▶ Exercise
Please reproduce the data below character for character, omitting the pictures from your answer.

▶ Material for this task
※ ※ ※
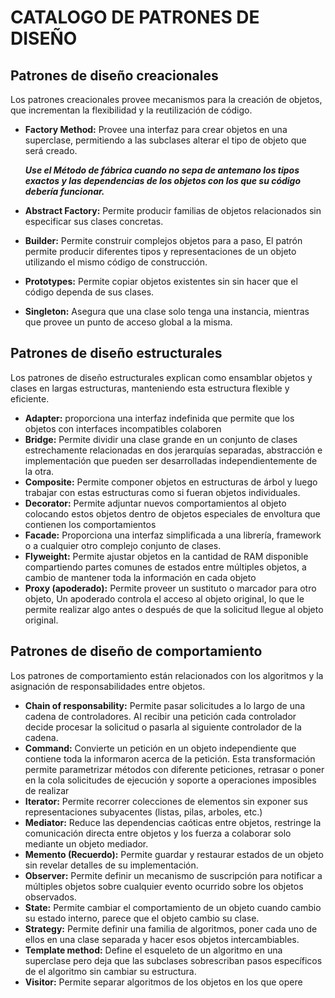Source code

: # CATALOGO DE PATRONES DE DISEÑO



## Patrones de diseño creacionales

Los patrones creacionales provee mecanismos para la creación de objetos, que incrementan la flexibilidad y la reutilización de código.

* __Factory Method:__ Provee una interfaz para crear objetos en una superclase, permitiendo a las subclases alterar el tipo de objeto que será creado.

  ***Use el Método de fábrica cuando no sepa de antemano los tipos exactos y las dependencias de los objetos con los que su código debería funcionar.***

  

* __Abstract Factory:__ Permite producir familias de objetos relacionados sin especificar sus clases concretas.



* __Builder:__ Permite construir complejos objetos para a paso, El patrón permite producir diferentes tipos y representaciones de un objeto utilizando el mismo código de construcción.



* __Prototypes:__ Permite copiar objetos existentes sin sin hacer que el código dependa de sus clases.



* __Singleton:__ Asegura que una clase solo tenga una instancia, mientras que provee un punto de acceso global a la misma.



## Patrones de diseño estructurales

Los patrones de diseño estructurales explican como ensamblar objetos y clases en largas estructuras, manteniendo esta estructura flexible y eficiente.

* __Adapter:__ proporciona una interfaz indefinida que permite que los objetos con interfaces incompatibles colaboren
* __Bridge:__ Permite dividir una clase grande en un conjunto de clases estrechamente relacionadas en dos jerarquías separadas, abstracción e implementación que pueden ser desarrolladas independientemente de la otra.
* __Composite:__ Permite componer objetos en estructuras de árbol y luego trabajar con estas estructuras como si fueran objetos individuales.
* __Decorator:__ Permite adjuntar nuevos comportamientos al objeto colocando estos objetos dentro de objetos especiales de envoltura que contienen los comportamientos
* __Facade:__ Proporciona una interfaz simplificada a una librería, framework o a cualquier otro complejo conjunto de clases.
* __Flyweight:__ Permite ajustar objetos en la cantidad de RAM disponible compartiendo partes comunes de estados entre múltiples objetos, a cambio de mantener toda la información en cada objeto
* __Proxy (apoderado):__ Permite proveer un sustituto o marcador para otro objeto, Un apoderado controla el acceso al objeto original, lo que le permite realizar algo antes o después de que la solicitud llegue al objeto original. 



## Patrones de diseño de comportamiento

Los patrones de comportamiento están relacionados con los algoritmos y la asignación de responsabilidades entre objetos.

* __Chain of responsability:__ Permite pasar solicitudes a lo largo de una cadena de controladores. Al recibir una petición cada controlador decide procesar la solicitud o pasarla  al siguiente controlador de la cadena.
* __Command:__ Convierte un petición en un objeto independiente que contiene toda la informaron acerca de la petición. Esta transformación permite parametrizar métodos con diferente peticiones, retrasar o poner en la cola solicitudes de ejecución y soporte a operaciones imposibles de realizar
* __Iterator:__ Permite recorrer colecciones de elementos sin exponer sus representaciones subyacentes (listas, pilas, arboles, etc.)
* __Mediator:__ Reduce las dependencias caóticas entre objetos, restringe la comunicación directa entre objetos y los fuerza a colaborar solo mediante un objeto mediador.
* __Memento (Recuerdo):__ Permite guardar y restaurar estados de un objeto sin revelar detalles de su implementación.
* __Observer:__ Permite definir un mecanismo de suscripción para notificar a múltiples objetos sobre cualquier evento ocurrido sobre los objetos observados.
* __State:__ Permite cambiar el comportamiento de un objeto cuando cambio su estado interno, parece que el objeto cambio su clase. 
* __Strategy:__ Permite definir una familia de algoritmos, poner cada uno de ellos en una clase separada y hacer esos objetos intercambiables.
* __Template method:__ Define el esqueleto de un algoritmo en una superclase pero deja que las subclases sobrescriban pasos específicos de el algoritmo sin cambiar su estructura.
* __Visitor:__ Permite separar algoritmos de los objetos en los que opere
※ ※ ※
▶ Response for this exercise
Source code

: # CATALOGO DE PATRONES DE DISEÑO



## Patrones de diseño creacionales

Los patrones creacionales provee mecanismos para la creación de objetos, que incrementan la flexibilidad y la reutilización de código.

* __Factory Method:__ Provee una interfaz para crear objetos en una superclase, permitiendo a las subclases alterar el tipo de objeto que será creado.

  ***Use el Método de fábrica cuando no sepa de antemano los tipos exactos y las dependencias de los objetos con los que su código debería funcionar.***

  

* __Abstract Factory:__ Permite producir familias de objetos relacionados sin especificar sus clases concretas.



* __Builder:__ Permite construir complejos objetos para a paso, El patrón permite producir diferentes tipos y representaciones de un objeto utilizando el mismo código de construcción.



* __Prototypes:__ Permite copiar objetos existentes sin sin hacer que el código dependa de sus clases.



* __Singleton:__ Asegura que una clase solo tenga una instancia, mientras que provee un punto de acceso global a la misma.



## Patrones de diseño estructurales

Los patrones de diseño estructurales explican como ensamblar objetos y clases en largas estructuras, manteniendo esta estructura flexible y eficiente.

* __Adapter:__ proporciona una interfaz indefinida que permite que los objetos con interfaces incompatibles colaboren
* __Bridge:__ Permite dividir una clase grande en un conjunto de clases estrechamente relacionadas en dos jerarquías separadas, abstracción e implementación que pueden ser desarrolladas independientemente de la otra.
* __Composite:__ Permite componer objetos en estructuras de árbol y luego trabajar con estas estructuras como si fueran objetos individuales.
* __Decorator:__ Permite adjuntar nuevos comportamientos al objeto colocando estos objetos dentro de objetos especiales de envoltura que contienen los comportamientos
* __Facade:__ Proporciona una interfaz simplificada a una librería, framework o a cualquier otro complejo conjunto de clases.
* __Flyweight:__ Permite ajustar objetos en la cantidad de RAM disponible compartiendo partes comunes de estados entre múltiples objetos, a cambio de mantener toda la información en cada objeto
* __Proxy (apoderado):__ Permite proveer un sustituto o marcador para otro objeto, Un apoderado controla el acceso al objeto original, lo que le permite realizar algo antes o después de que la solicitud llegue al objeto original. 



## Patrones de diseño de comportamiento

Los patrones de comportamiento están relacionados con los algoritmos y la asignación de responsabilidades entre objetos.

* __Chain of responsability:__ Permite pasar solicitudes a lo largo de una cadena de controladores. Al recibir una petición cada controlador decide procesar la solicitud o pasarla  al siguiente controlador de la cadena.
* __Command:__ Convierte un petición en un objeto independiente que contiene toda la informaron acerca de la petición. Esta transformación permite parametrizar métodos con diferente peticiones, retrasar o poner en la cola solicitudes de ejecución y soporte a operaciones imposibles de realizar
* __Iterator:__ Permite recorrer colecciones de elementos sin exponer sus representaciones subyacentes (listas, pilas, arboles, etc.)
* __Mediator:__ Reduce las dependencias caóticas entre objetos, restringe la comunicación directa entre objetos y los fuerza a colaborar solo mediante un objeto mediador.
* __Memento (Recuerdo):__ Permite guardar y restaurar estados de un objeto sin revelar detalles de su implementación.
* __Observer:__ Permite definir un mecanismo de suscripción para notificar a múltiples objetos sobre cualquier evento ocurrido sobre los objetos observados.
* __State:__ Permite cambiar el comportamiento de un objeto cuando cambio su estado interno, parece que el objeto cambio su clase. 
* __Strategy:__ Permite definir una familia de algoritmos, poner cada uno de ellos en una clase separada y hacer esos objetos intercambiables.
* __Template method:__ Define el esqueleto de un algoritmo en una superclase pero deja que las subclases sobrescriban pasos específicos de el algoritmo sin cambiar su estructura.
* __Visitor:__ Permite separar algoritmos de los objetos en los que opere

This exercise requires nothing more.